# DOCUMENT PASSAGE
*** Begin section ***
Garima Singh - Blog - Principles for Managing complexity in Code

All software systems are inherently complex. Essential complexity is attributed to the business requirement, and incidental complexity is attributed to everything else. I wrote a blog Complexity in Software Engineering explaining types of complexity and how they arise (I would highly recommend reading this article to familiarise with the fundamentals). Once you've grasped the basics, the real fun begins - managing complexity. In the race to deliver features, how do we ensure we are adding necessary complexity which allows the system to sustainably evolve and not come to a screeching halt. Let's dive into principles to manage complexity in software systems both within your code.

To understand the concepts I would be using the following example throughout the article.

Digital Transformation for a Hire Shop

Imagine you have been tasked to solve a problem for a local hire shop. The team members are currently using paper-based forms where manual customer details and contracts are maintained to allow renting of different tools such as rug cleaner, sander, etc. They are keen to move to a digital platform. The goal is to transition from the manual system to a digital platform that empowers team members to:

Book Equipment: Allow team members to record new hires and create digital contracts.
Manage Hires: Provide tools to update or modify ongoing hires and customer details.
Process Payments: Support charging relevant security deposits and hire fees.
Release Hires: Enable the seamless conclusion of hires, including return confirmations.

Here these state objectives are "essential complexity" i.e. inherent in the problems as seen by the user.

To build a digital application for the same which would be usable, other underlying requirements would be acceptable performance, ease of use, and ability for multiple team members to be able to concurrently access the system without impact on data integrity. These are all accidental complexity i.e. not inherent to the user.

Principle No 1 - Assisting with essential complexity

As the definition goes "Essential Complexity" is inherent in, and the essence of, the problem. Through listening to the audiobook "Alchemy" by Rory Sutherland, it is sometimes okay to rephrase the brief. You just need to ask the right questions.

How about we dive into an example from the hire shop? The client wants to implement a live chat feature on the website to assist with high call volumes from their end user into the call center. As the client explains the solution, the development team tries to ask some more questions with intent to understand the problem better. They discover the heavy call volumes end up costing the business a lot of money. Investigating further, the team discovers 80% of the calls are from end users who want to confirm details about their bookings a day before the collection date. While the team could implement a live chat features by easily leveraging an off the shelf product or building a chat system from scratch, they propose an alternative solution - to send an email as soon as the customer makes a booking and an SMS a day before the collection date with order details. This alternative solution helps to reduce call volumes, and thus the cost to the business. (This is a real-life example from a project I worked on. Here the intention was NOT to recommend against live chat, but truly understand the problem and propose a solution which would assist with the essential complexity).
*** End section ***
# STORED DATA
*** Begin section ***
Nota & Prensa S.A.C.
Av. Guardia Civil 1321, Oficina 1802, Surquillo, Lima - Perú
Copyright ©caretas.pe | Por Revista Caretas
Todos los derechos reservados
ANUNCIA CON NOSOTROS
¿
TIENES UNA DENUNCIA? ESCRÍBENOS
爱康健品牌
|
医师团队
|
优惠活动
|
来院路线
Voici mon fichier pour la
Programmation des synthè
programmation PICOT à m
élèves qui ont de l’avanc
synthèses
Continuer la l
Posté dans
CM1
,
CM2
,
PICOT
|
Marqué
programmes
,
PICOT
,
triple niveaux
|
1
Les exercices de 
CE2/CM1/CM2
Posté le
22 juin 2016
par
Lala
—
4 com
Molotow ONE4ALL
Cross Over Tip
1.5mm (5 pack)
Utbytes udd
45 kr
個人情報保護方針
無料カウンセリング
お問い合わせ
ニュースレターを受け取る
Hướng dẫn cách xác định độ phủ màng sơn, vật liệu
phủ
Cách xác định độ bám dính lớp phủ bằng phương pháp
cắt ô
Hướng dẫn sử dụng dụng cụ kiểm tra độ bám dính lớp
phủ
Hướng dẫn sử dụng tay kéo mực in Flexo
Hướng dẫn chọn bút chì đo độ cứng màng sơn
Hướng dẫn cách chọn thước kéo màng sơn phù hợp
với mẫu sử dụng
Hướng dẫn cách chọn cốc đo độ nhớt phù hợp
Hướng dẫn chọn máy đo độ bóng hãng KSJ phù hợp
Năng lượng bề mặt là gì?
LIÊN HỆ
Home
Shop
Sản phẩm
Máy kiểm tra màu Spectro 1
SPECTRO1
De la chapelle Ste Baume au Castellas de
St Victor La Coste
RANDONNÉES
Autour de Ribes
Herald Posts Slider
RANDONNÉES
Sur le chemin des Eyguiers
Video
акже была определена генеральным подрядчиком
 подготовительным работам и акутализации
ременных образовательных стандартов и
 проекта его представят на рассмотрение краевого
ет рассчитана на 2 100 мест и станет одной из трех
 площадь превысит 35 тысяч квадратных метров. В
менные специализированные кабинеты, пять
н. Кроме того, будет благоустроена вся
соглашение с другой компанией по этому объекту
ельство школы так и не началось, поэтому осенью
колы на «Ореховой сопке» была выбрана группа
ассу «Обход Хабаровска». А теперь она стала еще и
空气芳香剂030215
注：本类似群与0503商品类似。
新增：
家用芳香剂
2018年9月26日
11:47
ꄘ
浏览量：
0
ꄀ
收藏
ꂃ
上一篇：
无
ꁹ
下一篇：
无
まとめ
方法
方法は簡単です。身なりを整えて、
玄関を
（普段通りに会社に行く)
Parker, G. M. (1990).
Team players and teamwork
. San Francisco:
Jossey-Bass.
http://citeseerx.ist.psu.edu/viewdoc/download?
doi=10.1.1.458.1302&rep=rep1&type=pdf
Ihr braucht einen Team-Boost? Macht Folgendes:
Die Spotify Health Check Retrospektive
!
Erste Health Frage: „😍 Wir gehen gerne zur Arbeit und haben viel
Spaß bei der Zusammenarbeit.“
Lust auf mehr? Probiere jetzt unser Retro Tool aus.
*** End section ***
# APPLY WHAT YOU READ
• A. Answer these about the article on managing complexity:
(i) What are the hire shop's team members currently using to keep customer details and contracts?
(ii) Which audiobook does the writer mention listening to?
(iii) What percentage of calls came from end users wanting to confirm booking details?
• B. Reproduce the part of the article on managing complexity that opens with "Book Equipment: Allow" and closes with "and customer details.".
The data above comes from a different source than the article on managing complexity.

# ANSWERS BY ITEM
• A.
(i) Paper-based forms
(ii) "Alchemy" by Rory Sutherland
(iii) 80%

• B.
Book Equipment: Allow team members to record new hires and create digital contracts.
Manage Hires: Provide tools to update or modify ongoing hires and customer details.